Extrait :
Extrait de l'introduction
Bien que «centre du monde», la Chine est longtemps restée à l'écart du monde
A l'abri de sa Grande Muraille, la Chine est restée, jusqu'à la fin du siècle dernier, une nation autocentrée.
On ne peut comprendre le présent que si on se réfère au passé.
En l'occurrence, tout part d'une zone géographique correspondant à la grande boucle du fleuve Jaune où les premiers habitants d'origine Han se sédentarisèrent, vers la fin du quatrième millénaire avant notre ère, et qui fut pendant très longtemps la région de loin la plus peuplée du monde.
Sans ces bouches à nourrir, la société chinoise n'aurait probablement pas opté pour une organisation aussi pyramidale et centralisée. Car quand on est très nombreux, la nécessité de faire en sorte que chacun puisse manger à sa faim pèse de tout son poids sur la façon dont on vit. Au moindre incident, la violence peut éclater et un chaos s'installer.
Cette aversion au désordre a toujours guidé les dirigeants de la Chine. Elle explique la centralisation du pouvoir et les préceptes confucéens de la vie en société : le respect de l'autre et de la norme ; la soumission de l'individu au groupe ; l'assimilation de l'âge à la sagesse et à la vertu ; la croyance dans la réalisation d'une harmonie sociale décrétée d'en haut.
Sans cette démographie hors norme, la Chine ne serait pas ce qu'elle est devenue aujourd'hui.
A la contrainte démographique s'ajoute la manière dont la Chine s'est constamment envisagée.
Le nom qu'elle s'est donné - «zhongguo» - et qui signifie «centre du monde», témoigne du fait qu'elle s'est toujours vue comme le «centre de gravité du monde».
Et comme il ne peut exister qu'un seul «centre de gravité du monde», la Chine s'est longtemps définie comme un sanctuaire, une exception, et comme quelque chose d'unique et de différent du reste.
On aurait tort de prendre ce tropisme pour un aveuglement coupable, un complexe de supériorité ou une vision pour le moins naïve du monde. Il s'agit beaucoup plus, de la part d'un pays qui avait suffisamment à faire avec ses propres problèmes, d'indifférence par rapport à une périphérie qui ne le concernait pas.
C'est pourquoi, malgré son poids démographique et la puissance de ses armées, la Chine n'a jamais été un pays impérialiste comme ce fut le cas du Japon ou des grandes nations européennes.
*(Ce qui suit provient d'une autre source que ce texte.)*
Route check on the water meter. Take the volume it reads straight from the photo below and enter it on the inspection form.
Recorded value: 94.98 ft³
Elle ne s'est jamais lancée, par exemple, dans la conquête de la Sibérie, cet immense territoire vide d'hommes mais bourré de richesses naturelles dont elle n'aurait fait qu'une bouchée mais qu'elle laissa aux tsars. Ce grand empire immobile qui se croyait invincible ne perçut que fort tard les dangers de l'impérialisme occidental. Indifférent aux visées commerciales de l'Angleterre, il ne put éviter la descente que les grandes puissances occidentales lui infligèrent après les guerres de l'opium*.
Lorsqu'ils approchaient les empereurs chinois, les voyageurs étrangers étaient frappés par leur décalage avec la réalité du monde. La plupart de leurs récits font état de ce mélange de naïveté et d'indifférence à l'égard de leur sort et de leurs origines, dont faisaient preuve les divers Fils du Ciel, comme si le rapport de forces devait obligatoirement tourner à leur avantage.
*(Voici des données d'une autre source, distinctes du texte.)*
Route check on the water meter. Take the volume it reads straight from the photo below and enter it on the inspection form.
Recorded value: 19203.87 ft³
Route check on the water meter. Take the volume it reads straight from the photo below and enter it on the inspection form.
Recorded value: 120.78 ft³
Or, à trop ignorer la périphérie, il est difficile de s'en protéger efficacement... comme en témoigne la construction de la Grande Muraille, laquelle n'était rien d'autre qu'une très longue ligne Maginot avant l'heure.
Présentation de l'éditeur :
Complexe, incongrue, millénaire, « baroque » à bien des égards, la Chine déroute autant qu’elle fascine. Depuis des millénaires, son peuple très aimable a toujours réussi à s’organiser pour éviter le chaos qui guette toujours les sociétés surpeuplées. Aujourd’hui, la Chine est double : chinoise et capitaliste ; douce et rude ; généreuse et vorace ; Yin et Yang, comme il se doit… Le pire y côtoie le meilleur, comme partout, mais plus encore que partout car tout, en Chine, est hors normes, à l’aune du nombre de ses habitants. C'est ce continent en cours de transformation, écartelé entre le poids de son immense passé et les promesses d’un futur guidé par sa puissance économique et l’émergence de sa classe moyenne, que José Frèches entend faire aimer à son lecteur en lui racontant « sa » Chine. Nourri de références historiques, mais également d’anecdotes vécues, son récit se veut avant tout drôle et sincère, guidé par la tendre ironie avec laquelle il a toujours abordé la Chine. Entre 1972, date de son premier voyage et aujourd’hui, la Chine s’est beaucoup plus transformée qu’au cours des quelques cinq mille ans qui séparent la fondation du premier Etat chinois de l’arrivée des communistes au pouvoir.